Date of this Version
Mathematical characterizations of biological sequences form one of the main elements of bioinformatics. In this work, a class of DNA sequence characterization, namely computational genomics signatures, which capture global features of these sequences is used to address emerging computational biology challenges. Because of the species specificity and pervasiveness of genome signatures, it is possible to use these signatures to characterize and identify a genome or a taxonomic unit using a short genome fragment from that source. However, the identification accuracy is generally poor when the sequence model and the sequence distance measure are not selected carefully. We show that the use of relative distance measures instead of absolute metrics makes it possible to obtain better detection accuracy. Furthermore, the use of relative metrics can create opportunities for using more complex models to develop genome signatures, which cannot be used efficiently when conventional distance measures are used.

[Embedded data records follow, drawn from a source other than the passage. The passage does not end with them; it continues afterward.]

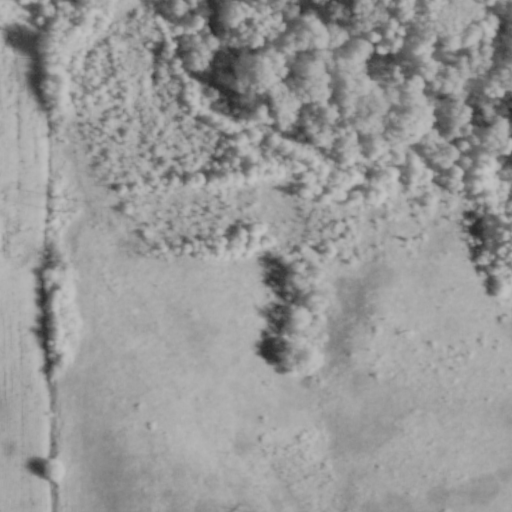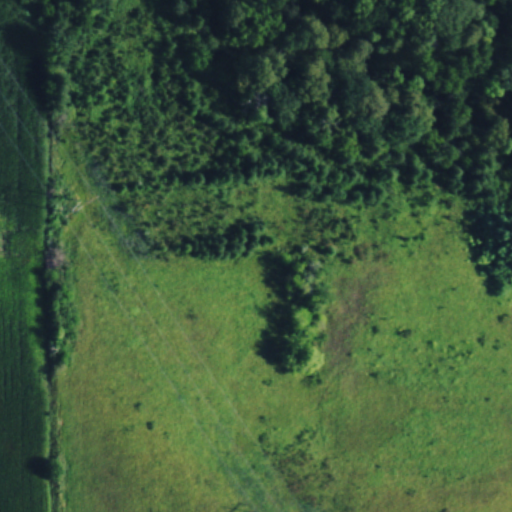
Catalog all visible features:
power tower: (65, 203)
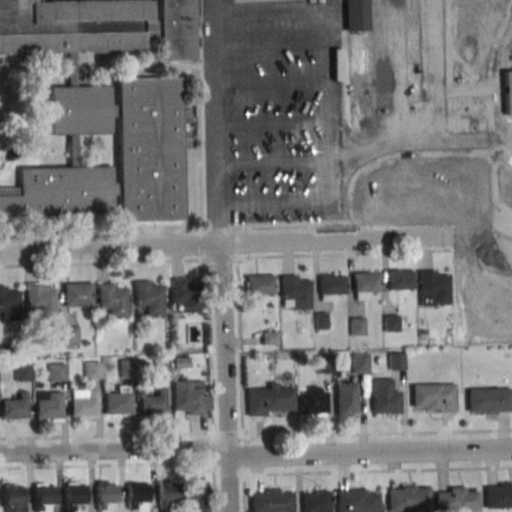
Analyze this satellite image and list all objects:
road: (334, 2)
road: (210, 5)
road: (273, 7)
building: (355, 14)
building: (355, 14)
building: (175, 29)
road: (273, 44)
road: (274, 83)
building: (507, 91)
road: (336, 103)
road: (213, 108)
building: (90, 109)
parking lot: (277, 110)
building: (84, 117)
road: (275, 123)
road: (276, 160)
road: (277, 205)
road: (218, 225)
road: (101, 233)
road: (221, 243)
road: (204, 244)
road: (223, 257)
building: (400, 279)
building: (400, 279)
building: (260, 283)
building: (365, 283)
building: (365, 283)
building: (260, 284)
building: (330, 286)
building: (331, 286)
building: (433, 287)
building: (433, 288)
building: (294, 291)
building: (295, 291)
building: (185, 293)
building: (77, 294)
building: (77, 294)
building: (185, 296)
building: (148, 297)
building: (40, 299)
building: (113, 299)
building: (149, 299)
building: (40, 301)
building: (112, 301)
building: (9, 302)
building: (9, 305)
building: (319, 321)
building: (320, 321)
building: (390, 322)
building: (391, 322)
building: (357, 325)
building: (357, 325)
building: (69, 335)
building: (68, 337)
building: (269, 337)
building: (269, 337)
road: (240, 347)
building: (396, 360)
building: (396, 361)
building: (181, 363)
building: (322, 363)
building: (359, 363)
building: (359, 363)
building: (465, 363)
building: (322, 364)
building: (161, 366)
building: (161, 366)
building: (91, 370)
building: (127, 370)
building: (22, 371)
building: (91, 371)
building: (56, 372)
building: (22, 373)
building: (56, 373)
road: (225, 378)
road: (211, 385)
building: (384, 396)
building: (384, 397)
building: (433, 397)
building: (187, 398)
building: (189, 398)
building: (346, 398)
building: (346, 398)
building: (433, 398)
building: (268, 399)
building: (269, 400)
building: (488, 400)
building: (488, 400)
building: (118, 401)
building: (312, 401)
building: (312, 401)
building: (82, 402)
building: (153, 403)
building: (48, 405)
building: (117, 405)
building: (153, 405)
building: (15, 406)
building: (84, 407)
building: (49, 408)
building: (15, 409)
road: (377, 434)
road: (106, 435)
road: (227, 436)
road: (254, 456)
road: (122, 465)
road: (358, 472)
building: (167, 491)
building: (106, 493)
building: (167, 493)
building: (74, 494)
building: (135, 494)
building: (136, 494)
building: (196, 494)
building: (196, 494)
road: (243, 494)
building: (73, 495)
building: (104, 495)
building: (497, 495)
building: (498, 495)
building: (42, 496)
building: (43, 497)
building: (13, 498)
building: (13, 498)
building: (407, 498)
building: (456, 498)
building: (408, 499)
building: (271, 500)
building: (315, 500)
building: (356, 500)
building: (456, 500)
building: (270, 501)
building: (315, 501)
building: (354, 501)
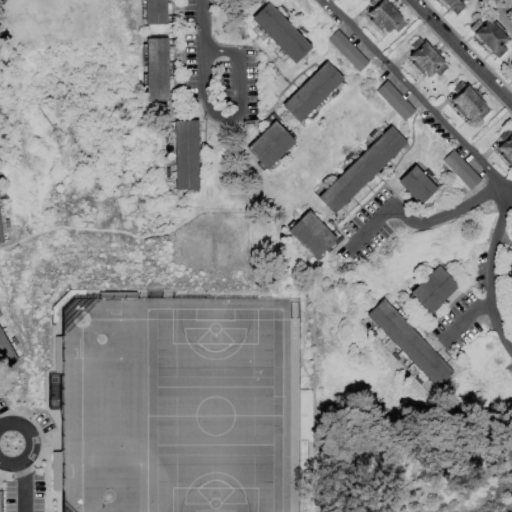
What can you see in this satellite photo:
road: (510, 1)
building: (451, 5)
building: (453, 6)
building: (283, 11)
building: (152, 12)
building: (154, 12)
parking lot: (192, 14)
building: (382, 16)
building: (385, 17)
park: (48, 22)
building: (173, 23)
road: (203, 26)
road: (255, 29)
building: (305, 32)
building: (278, 33)
building: (281, 34)
building: (486, 35)
building: (490, 38)
building: (173, 43)
road: (259, 44)
road: (228, 49)
road: (277, 50)
building: (345, 50)
road: (217, 51)
building: (348, 52)
road: (463, 52)
road: (324, 55)
building: (423, 59)
building: (426, 60)
building: (154, 70)
building: (156, 71)
building: (174, 71)
building: (510, 71)
building: (511, 73)
parking lot: (192, 74)
parking lot: (253, 85)
building: (309, 92)
building: (312, 93)
building: (335, 95)
building: (175, 99)
building: (392, 100)
road: (186, 101)
building: (395, 102)
building: (465, 102)
building: (468, 104)
road: (272, 109)
road: (229, 116)
building: (314, 117)
building: (373, 135)
building: (168, 140)
building: (271, 144)
building: (267, 145)
building: (505, 148)
building: (506, 148)
building: (184, 155)
road: (472, 155)
building: (187, 156)
building: (349, 158)
building: (359, 170)
building: (459, 170)
building: (362, 171)
building: (462, 171)
building: (169, 174)
building: (430, 175)
building: (325, 181)
building: (415, 184)
building: (417, 186)
road: (451, 213)
parking lot: (378, 226)
road: (370, 228)
building: (1, 235)
building: (308, 235)
building: (311, 237)
building: (0, 240)
park: (256, 256)
road: (50, 268)
building: (509, 270)
building: (510, 272)
building: (430, 289)
building: (433, 290)
road: (486, 303)
parking lot: (464, 315)
building: (436, 316)
building: (428, 319)
road: (464, 322)
building: (511, 324)
building: (373, 334)
building: (406, 343)
road: (50, 344)
building: (409, 344)
building: (6, 352)
building: (5, 354)
building: (396, 358)
building: (419, 382)
park: (178, 405)
road: (27, 444)
road: (44, 448)
road: (313, 476)
road: (23, 486)
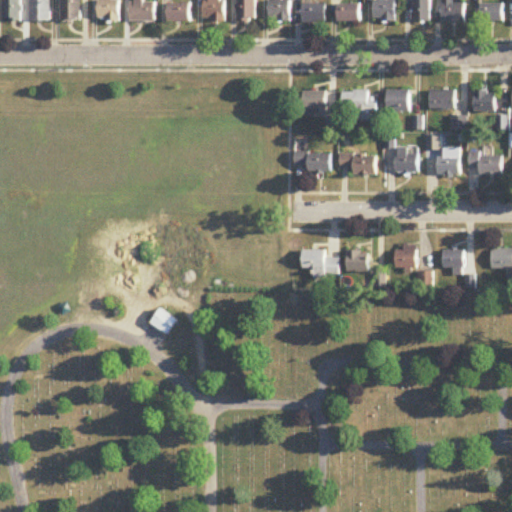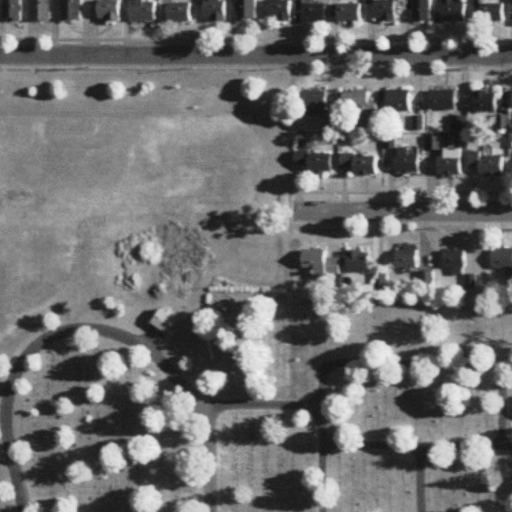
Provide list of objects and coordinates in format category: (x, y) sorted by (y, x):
building: (12, 10)
building: (40, 10)
building: (70, 10)
building: (109, 10)
building: (247, 10)
building: (280, 10)
building: (385, 10)
building: (421, 10)
building: (142, 11)
building: (215, 11)
building: (453, 11)
building: (179, 12)
building: (315, 12)
building: (350, 12)
building: (492, 12)
road: (256, 39)
road: (256, 54)
road: (255, 68)
building: (443, 100)
building: (399, 101)
building: (485, 103)
building: (315, 104)
building: (360, 105)
building: (409, 160)
building: (316, 162)
building: (450, 162)
building: (361, 164)
building: (488, 164)
road: (400, 192)
road: (403, 211)
road: (320, 229)
building: (408, 258)
building: (502, 259)
building: (455, 261)
building: (359, 262)
building: (322, 264)
building: (427, 280)
building: (164, 323)
park: (215, 323)
road: (472, 366)
road: (164, 398)
road: (476, 402)
road: (214, 416)
road: (394, 480)
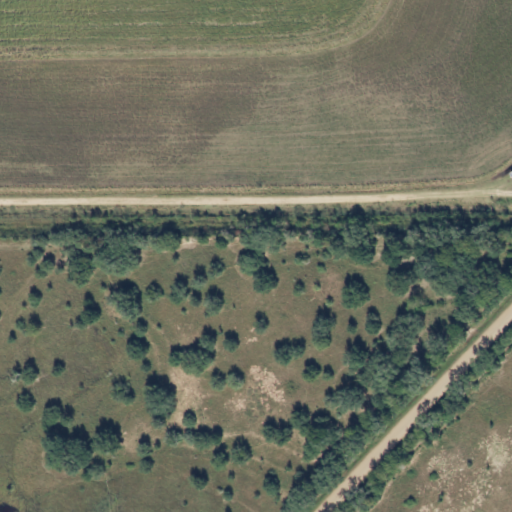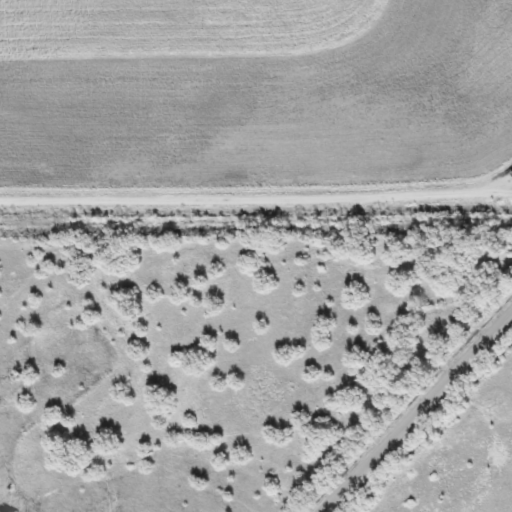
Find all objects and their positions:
road: (417, 411)
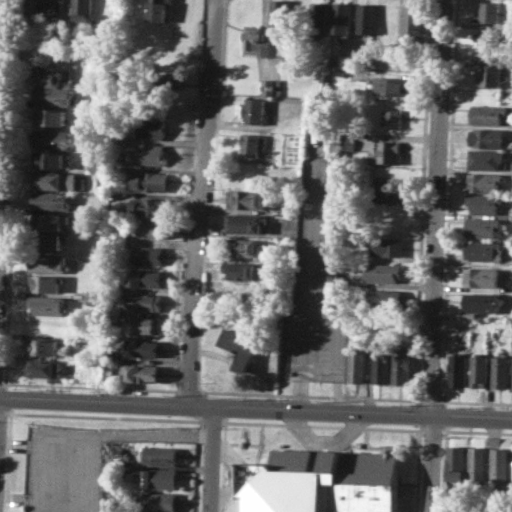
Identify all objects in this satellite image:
building: (50, 7)
building: (33, 8)
building: (34, 8)
building: (52, 10)
building: (81, 10)
building: (82, 10)
building: (107, 10)
building: (157, 10)
building: (158, 10)
building: (488, 11)
building: (319, 12)
building: (489, 12)
building: (318, 14)
building: (281, 17)
building: (279, 18)
building: (340, 18)
building: (342, 18)
building: (366, 18)
building: (367, 18)
building: (412, 20)
building: (412, 21)
building: (486, 38)
building: (487, 38)
building: (256, 41)
building: (254, 43)
building: (345, 61)
building: (490, 72)
building: (490, 73)
building: (49, 77)
building: (176, 79)
building: (392, 85)
building: (273, 86)
building: (391, 86)
building: (272, 87)
building: (51, 88)
building: (55, 96)
road: (5, 106)
building: (254, 110)
building: (255, 110)
building: (486, 114)
building: (488, 114)
building: (51, 116)
building: (52, 116)
building: (392, 118)
building: (393, 118)
building: (154, 127)
building: (152, 128)
building: (488, 136)
building: (52, 138)
building: (486, 138)
building: (54, 139)
building: (251, 144)
building: (252, 144)
building: (389, 151)
building: (390, 152)
building: (151, 154)
building: (151, 155)
building: (485, 158)
building: (49, 159)
building: (49, 159)
building: (485, 159)
building: (55, 180)
building: (55, 180)
building: (151, 181)
building: (151, 181)
building: (484, 182)
building: (485, 182)
building: (391, 192)
building: (390, 193)
building: (248, 198)
building: (247, 199)
building: (50, 200)
building: (51, 200)
road: (204, 202)
building: (485, 203)
building: (148, 207)
building: (151, 207)
building: (52, 220)
building: (50, 221)
building: (246, 222)
building: (246, 223)
building: (483, 226)
building: (482, 227)
building: (152, 228)
building: (152, 229)
building: (52, 241)
building: (46, 242)
building: (385, 245)
building: (244, 246)
building: (385, 246)
building: (245, 247)
building: (482, 250)
building: (484, 251)
building: (148, 255)
building: (149, 255)
road: (437, 256)
building: (47, 263)
building: (49, 263)
building: (244, 270)
building: (241, 271)
building: (382, 272)
building: (382, 273)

Using a relative distance measure and a model based on the relative abundance of oligonucleotides in a genome fragment, a novel genome signature was defined. This signature was employed to address a class of metagenomics problems. The metagenomics approach enables sampling and sequencing of a microbial community without isolating and culturing single species. Determining the taxonomic classification of the bacterial species within the microbial community from the mixture of short DNA fragments is a difficult computational challenge. We present supervised and unsupervised algorithms for taxonomic classification of metagenomics data and demonstrate their effectiveness on simulated and real-world data. The supervised algorithm, RAIphy, classifies metagenome fragments of unknown origin by assigning them to the taxa, defined in a signature database of previously sequenced microbial genomes. The signatures in the database are updated iteratively during the classification process. Most metagenomics samples include unidentified species, thus they require clustering. Pseudo-assembly of fragments, followed by clustering of taxa is employed in the unsupervised setting. The signatures developed in this work are more specific-specific and pervasive than any signatures currently available in the literature, and demonstrate the potential and viability of using genome signatures to solve various metagenomics problems as well as other challenges in computational biology.